Bianco: Trebbiano toscano minimo 50%, da solo o con aggiunta di uve a bacca di colore analogo, non aromatiche, provenienti da altri vitigni idonei alla coltivazione nell’ambito dell’area interessata fino a un massimo del 50%; le uve Malvasia bianca di Candia e Malvasia bianca lunga, da soli o congiuntamente, non devono superare il 10% del totale complessivo dei vitigni complementari.Rosso: Sangiovese minimo 50%, da solo o con aggiunta di uve a bacca di colore analogo provenienti da altri vitigni idonei alla coltivazione nell’ambito dell’area interessata fino a un massimo del 50%.Spumante: Grechetto e/o Chardonnay e/o Pinot nero minimo 50%, da soli o con aggiunta di uve a bacca di colore analogo provenienti da altri vitigni idonei alla coltivazione nell’ambito dell’area interessata fino a un massimo del 50%; le uve Malvasia bianca di Candia e Malvasia bianca lunga, da sole o congiuntamente, non devono superare il 10% del totale complessivo dei vitigni complementari.

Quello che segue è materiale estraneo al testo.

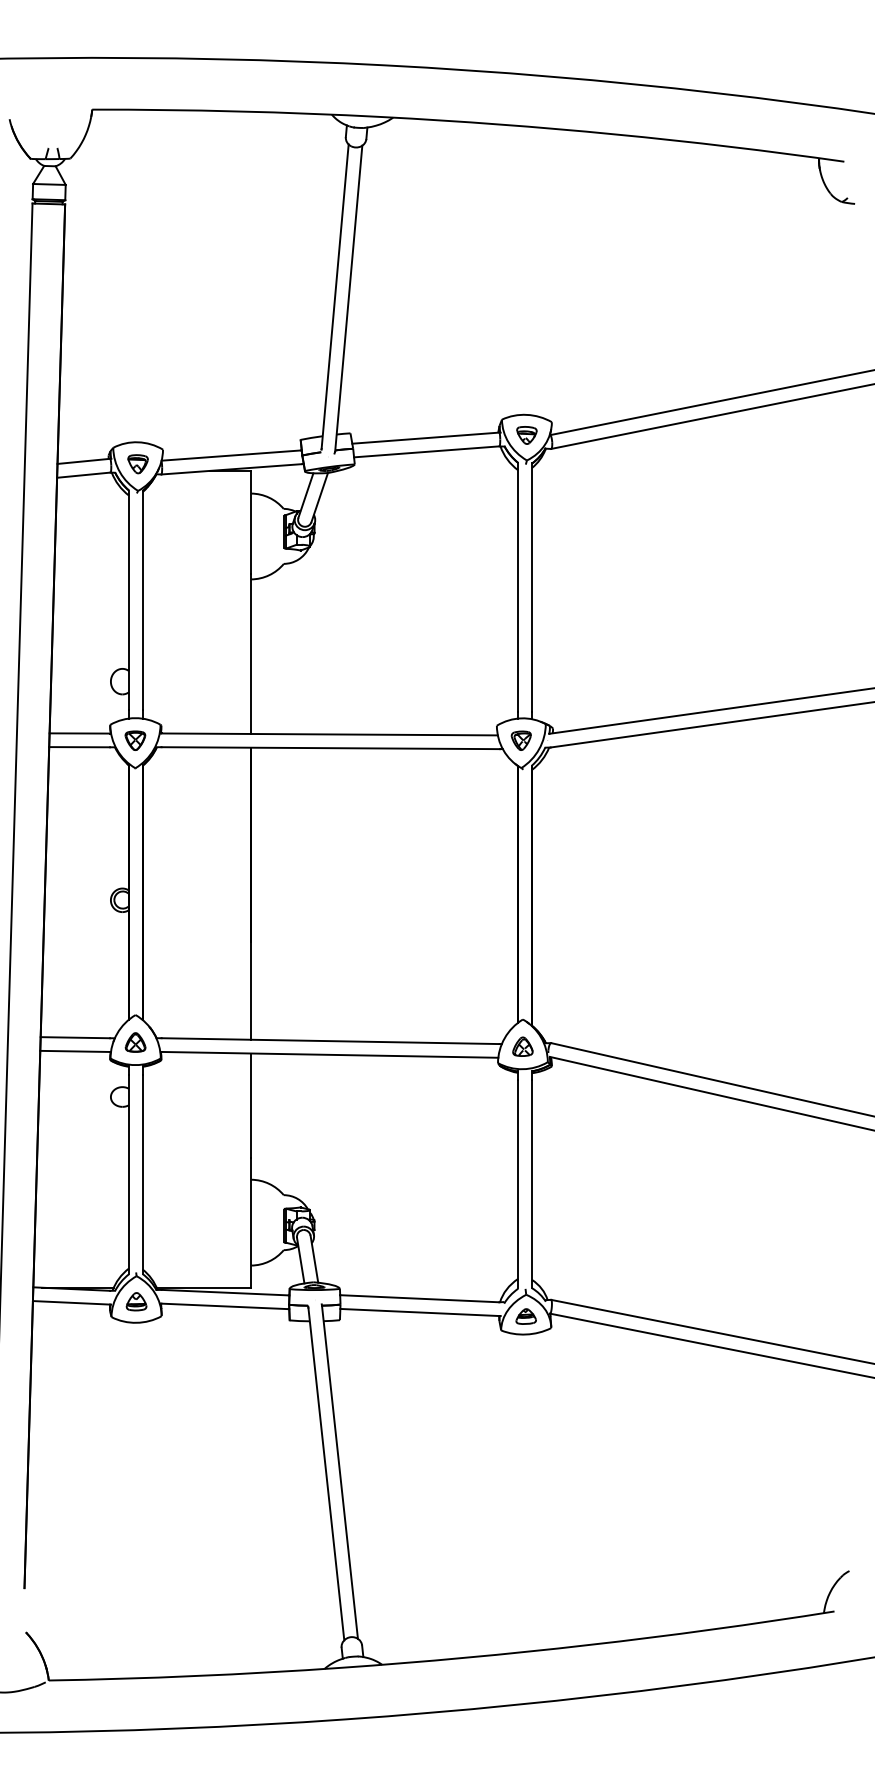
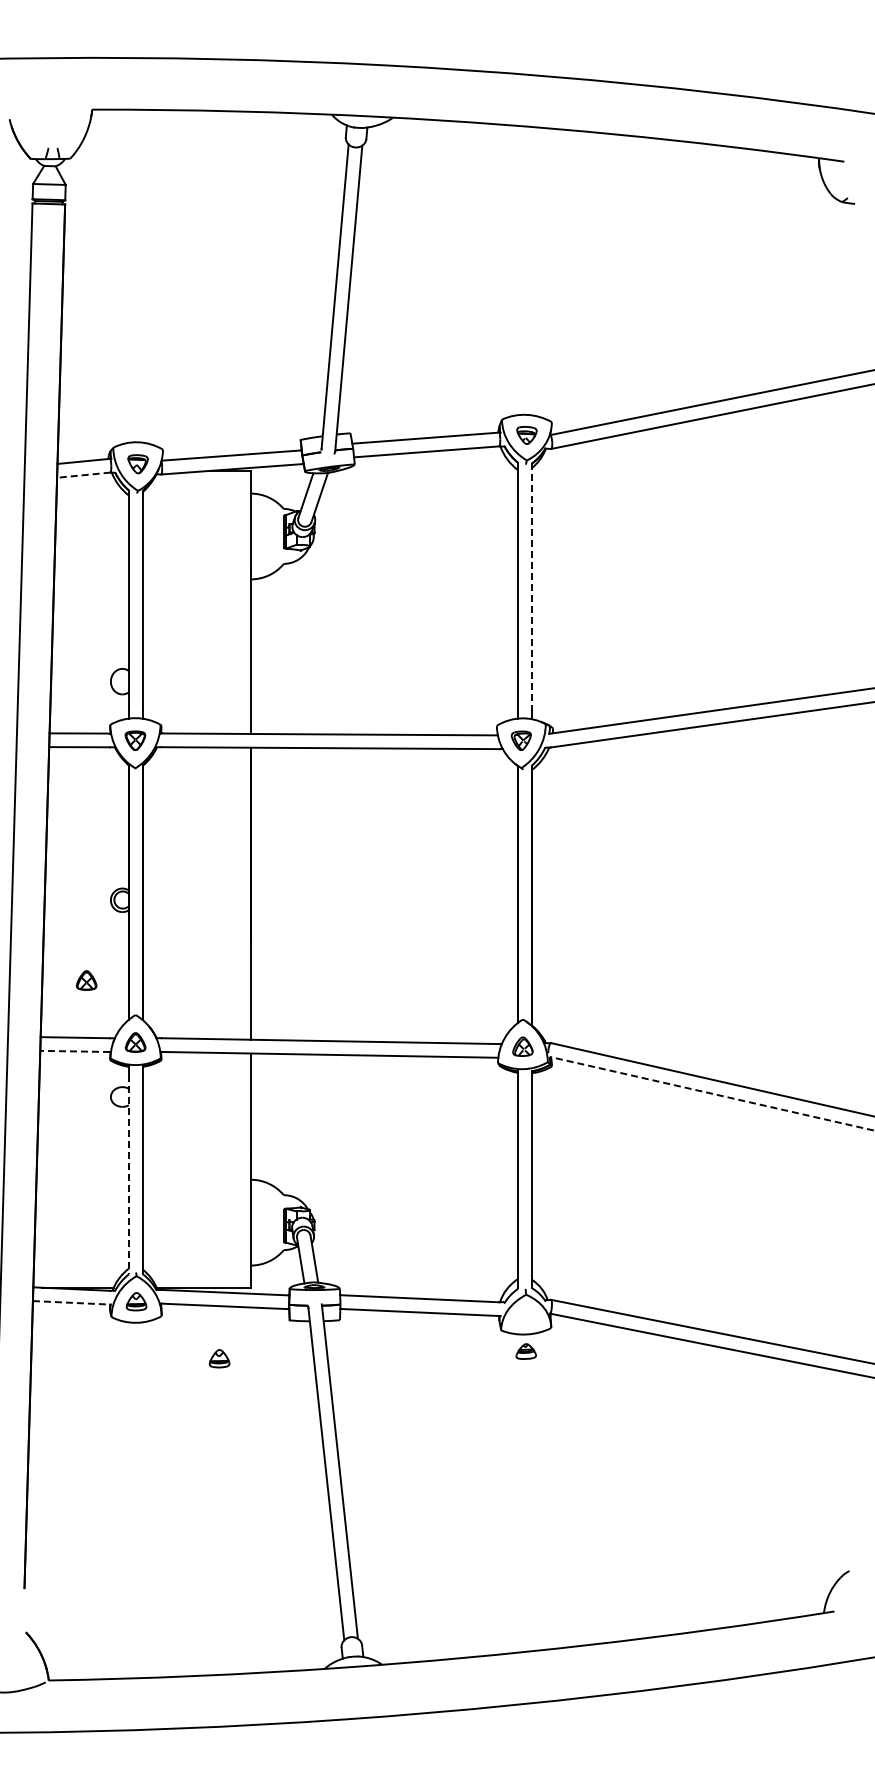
line at (83, 475): solid -> dashed
line at (531, 587): solid -> dashed
part at (86, 980): none -> present
line at (75, 1051): solid -> dashed
line at (711, 1093): solid -> dashed
line at (128, 1174): solid -> dashed
line at (71, 1302): solid -> dashed
part at (525, 1316) position: (525, 1316) -> (525, 1351)
part at (219, 1358): none -> present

Descrizione tipologie di prodotto

Il Colli Martani DOP Bianco presenta un colore giallo paglierino più o meno intenso; al naso le note fruttate e floreali si arricchiscono di sfumature minerali; al gusto è polposo e prevalgono la sapidità e la freschezza. Il Colli Martani DOP Rosso è di colore rosso rubino più o meno intenso; al profumo i toni di frutti rossi e violetta sono sostenuti da tannini delicati e da buona mineralità; in bocca la freschezza e l’acidità sono accompagnati da un finale ammandorlato. Può presentare la menzione Riserva se sottoposto a una maturazione di due anni, di cui uno almeno di invecchiamento in botti di legno, e a un affinamento in bottiglia per il periodo rimanente. Il Colli Martani DOP Spumante presenta un colore giallo paglierino più o meno intenso e perlage fine e persistente; al naso il profumo è fruttato e intenso; in bocca il sapore risulta secco, armonico e deciso.

Specificazioni da vitigno

Il Colli Martani DOP può presentare le specificazioni dei vitigni sottoindicati.Da vitigno bianco: Trebbiano, Grechetto, Grechetto di Todi, Chardonnay, Sauvignon, Riesling, minimo 85%, da soli o con aggiunta di uve a bacca di colore analogo, non aromatiche, provenienti da altri vitigni idonei alla coltivazione nell’ambito dell’area interessata fino a un massimo del 15%; le uve Malvasia bianca di Candia e Malvasia bianca lunga, da sole o congiuntamente, non devono superare il 10% del totale complessivo dei vitigni complementari.Da vitigno rosso: Sangiovese, Cabernet Sauvignon, Merlot (anche Riserva), Vernaccia nera minimo 85%, da soli o con aggiunta di uve a bacca di colore analogo provenienti da altri vitigni idonei alla coltivazione nell’ambito dell’area interessata fino a un massimo del 15%.Le caratteristiche di colore, profumo e gusto di ciascuna specifica sono quelle tipiche del vitigno e del terroir di provenienza. La tipologia Colli Martani DOP Vernaccia deve essere ottenuta da uve appositamente scelte e fatte appassire sulla pianta e/o in locali idonei; è ammessa la parziale disidratazione con aria ventilata ovvero con ventilazione forzata in locali termo condizionati. Il Colli Martani DOP Sangiovese deve essere immesso al consumo dopo aver subito un periodo di maturazione obbligatorio di almeno 1 anno, a partire dal 31 ottobre dell’anno di produzione delle uve. Il Colli Martani DOP Cabernet Sauvignon e il Colli Martani DOP Merlot possono essere immessi al consumo solo dopo aver subito un periodo di maturazione obbligatorio di almeno un anno a partire dal 31 ottobre dell’annata della vendemmia.